22 July is set in Norway, but the entire cast speaks English because it feels like Greengrass is really making this not for the people of Norway, who rose to the challenge and held fast to their democracy, but for the people of the U.S. That’s not to say that Americans are somehow weaker than Norwegians, but Greengrass knows he’s pushing buttons as he shows Breivik in relative comfort, able to choose his lawyer, read a statement from the courtroom, and not even worry about the death penalty. Meanwhile, nightmares plague poor Viljar, who also suffers from blindness in one eye, a broken body, and bullet shards stuck in his brain that could kill him at any time. It’s fundamentally unfair, and in those moments, we’re tempted to call out for a Jack Bauer type to torture the hell out of Breivik to make us feel better.
But the challenge Greengrass presents is not about what makes us feel better, but what makes us better than those who would seek to do us harm. For some, this line of thinking and the resolution Greengrass comes to will be far too pat and naïve. To be fair, Greengrass isn’t interested in looking at what created Breivik or why extremism, be it from the far right or any other belief system, exists at all.

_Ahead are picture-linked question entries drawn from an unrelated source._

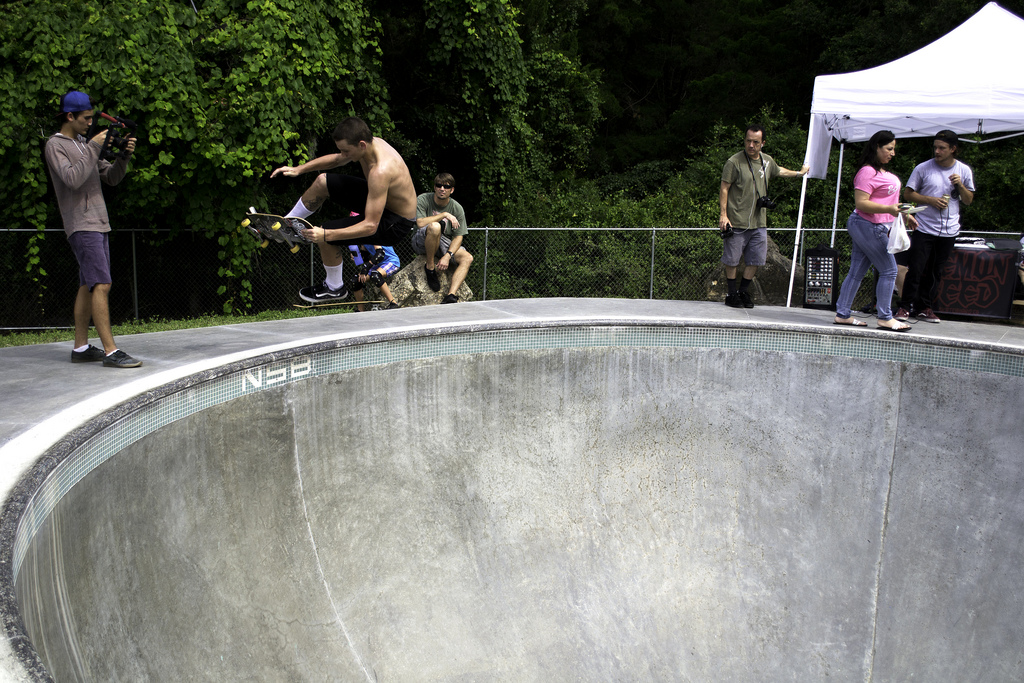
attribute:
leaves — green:
[135, 87, 213, 172]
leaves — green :
[221, 35, 304, 74]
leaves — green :
[193, 59, 308, 133]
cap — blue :
[53, 73, 114, 119]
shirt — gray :
[50, 136, 130, 249]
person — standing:
[713, 117, 813, 312]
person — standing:
[825, 102, 936, 362]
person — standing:
[26, 74, 176, 379]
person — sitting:
[347, 126, 536, 334]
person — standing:
[697, 128, 791, 297]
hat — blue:
[53, 66, 147, 140]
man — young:
[32, 110, 149, 391]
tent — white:
[747, 107, 1015, 136]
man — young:
[242, 209, 418, 296]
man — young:
[423, 215, 482, 295]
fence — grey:
[168, 226, 238, 335]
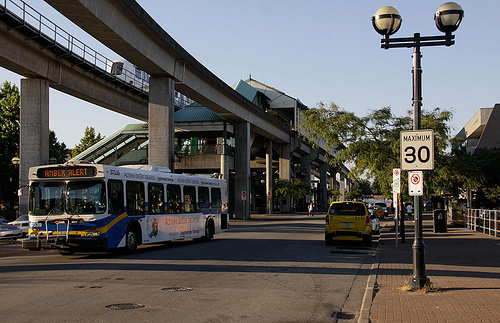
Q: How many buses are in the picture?
A: One.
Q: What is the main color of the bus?
A: White.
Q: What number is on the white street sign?
A: Thirty.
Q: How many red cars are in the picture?
A: Zero.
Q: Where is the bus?
A: On the street.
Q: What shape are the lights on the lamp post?
A: Round.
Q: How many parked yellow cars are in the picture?
A: One.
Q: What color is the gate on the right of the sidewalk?
A: White.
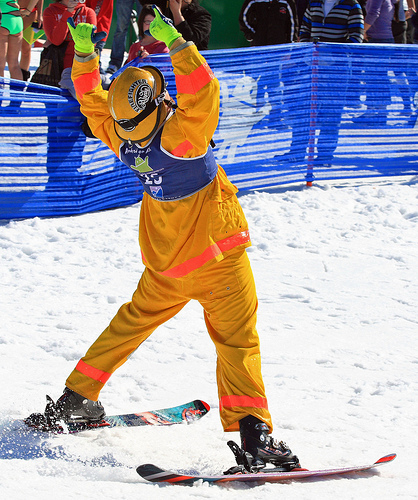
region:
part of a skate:
[256, 401, 257, 416]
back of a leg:
[226, 362, 233, 369]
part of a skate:
[379, 460, 387, 472]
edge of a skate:
[241, 459, 249, 488]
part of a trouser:
[226, 361, 234, 410]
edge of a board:
[257, 464, 268, 491]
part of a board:
[119, 385, 121, 401]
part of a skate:
[268, 448, 282, 461]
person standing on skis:
[21, 4, 397, 488]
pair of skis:
[20, 380, 401, 489]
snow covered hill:
[6, 185, 410, 499]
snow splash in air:
[9, 407, 60, 452]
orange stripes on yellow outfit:
[215, 388, 275, 412]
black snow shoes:
[34, 376, 306, 473]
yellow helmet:
[100, 62, 170, 147]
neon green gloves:
[57, 3, 187, 55]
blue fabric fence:
[2, 35, 415, 232]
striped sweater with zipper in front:
[292, 1, 367, 64]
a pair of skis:
[19, 375, 413, 498]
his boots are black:
[27, 380, 304, 461]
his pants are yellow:
[54, 251, 286, 447]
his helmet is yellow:
[94, 58, 174, 148]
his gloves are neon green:
[57, 3, 190, 51]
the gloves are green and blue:
[43, 0, 211, 62]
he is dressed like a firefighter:
[45, 8, 396, 490]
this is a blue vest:
[108, 122, 245, 205]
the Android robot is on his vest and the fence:
[83, 8, 281, 218]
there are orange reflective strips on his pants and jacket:
[51, 13, 311, 487]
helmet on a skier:
[96, 60, 163, 140]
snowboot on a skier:
[229, 391, 310, 490]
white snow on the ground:
[310, 244, 378, 327]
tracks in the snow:
[274, 206, 340, 290]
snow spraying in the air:
[12, 411, 81, 465]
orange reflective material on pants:
[205, 370, 274, 426]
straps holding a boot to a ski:
[224, 433, 301, 478]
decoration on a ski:
[134, 381, 206, 432]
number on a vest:
[128, 156, 176, 206]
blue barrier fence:
[263, 69, 368, 180]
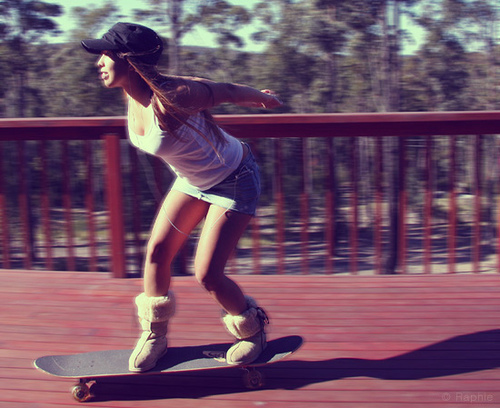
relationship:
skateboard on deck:
[80, 326, 312, 404] [269, 286, 466, 404]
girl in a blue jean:
[94, 17, 280, 373] [170, 139, 265, 220]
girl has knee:
[94, 17, 280, 373] [198, 263, 222, 295]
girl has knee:
[94, 17, 280, 373] [145, 237, 172, 264]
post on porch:
[469, 132, 492, 271] [13, 112, 497, 400]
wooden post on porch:
[58, 139, 75, 267] [2, 265, 497, 406]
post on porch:
[12, 136, 34, 266] [13, 112, 497, 400]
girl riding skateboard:
[94, 24, 278, 371] [38, 332, 300, 387]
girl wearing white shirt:
[94, 17, 280, 373] [129, 114, 249, 179]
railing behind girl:
[2, 113, 495, 279] [94, 17, 280, 373]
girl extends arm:
[94, 17, 280, 373] [164, 69, 287, 121]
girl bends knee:
[94, 17, 280, 373] [145, 237, 172, 264]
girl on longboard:
[94, 17, 280, 373] [36, 323, 318, 385]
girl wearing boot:
[94, 17, 280, 373] [123, 292, 180, 373]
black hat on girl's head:
[63, 22, 166, 63] [91, 51, 165, 98]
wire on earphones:
[148, 212, 210, 242] [117, 52, 131, 64]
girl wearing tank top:
[94, 17, 280, 373] [129, 76, 226, 183]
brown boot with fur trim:
[219, 297, 271, 364] [220, 308, 262, 338]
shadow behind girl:
[91, 325, 499, 402] [94, 17, 280, 373]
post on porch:
[343, 142, 363, 279] [245, 134, 499, 365]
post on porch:
[343, 142, 363, 279] [13, 112, 497, 400]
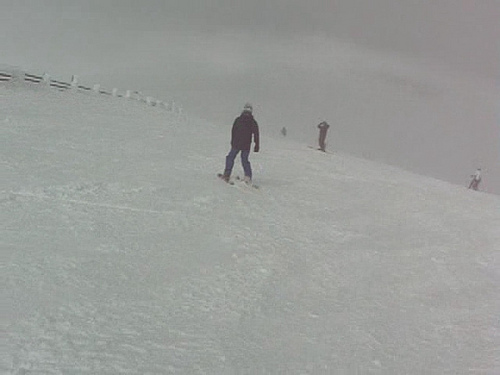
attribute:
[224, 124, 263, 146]
coat — white, black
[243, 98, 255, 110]
cap — white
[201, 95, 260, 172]
person — standing, skiing, cold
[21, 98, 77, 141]
slope — steep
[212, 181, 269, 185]
skis — covered, black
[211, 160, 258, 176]
jeans — blue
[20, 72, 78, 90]
fence — short, snowy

To do so would likely be pedantic and ill advised because extremism is here, and the real question is what do we do when we’re confronted with it? People espousing Breivik’s view that immigration must be shut down and “forced multiculturalism” must cease aren’t isolated lunatics. They’re here. They’re in government. They’re in our government. Hating these bigots is satisfying and understandable, but it isn’t enough.
I don’t know if 22 July will change anyone’s mind. It’s undoubtedly an expertly made movie, the kind we’ve come to expect from Greengrass at this point (the occasional misfire like Jason Bourne not withstanding). Lie gives a chilling performance as Breivik and Gravli is deeply sympathetic as Viljar. But for some viewers, most of whom will see this movie on Netflix, which produced the picture, they won’t get past the harrowing first act. Others will become infuriated with Norway’s restrained treatment of Breivik as Viljar suffers constantly. And ultimately the payoff may not be enough with the conclusion sounding more like a homily than a realistic way to deal with terrorism.
And yet I couldn’t help but be deeply moved by 22 July. The first act almost brought me to tears to see so many families in pain and to think of the real people who lost their lives and the parents who lost their children because a madman felt like he was fighting a war against multiculturalism. From there, you really only have two options as a storyteller. You can opt for nihilism, say that the world is a cruel, unforgiving place and that only force can meet force until we’re all destroyed. Or, as Greengrass does, you can place your bet on young people like Viljar. You can bet that they won’t let the world further descend into chaos, and that despite their pain and anger, they will lead us to something better and uphold the democracy extremists seek to tear down. You may not believe that story, but it’s the one that should be told regardless.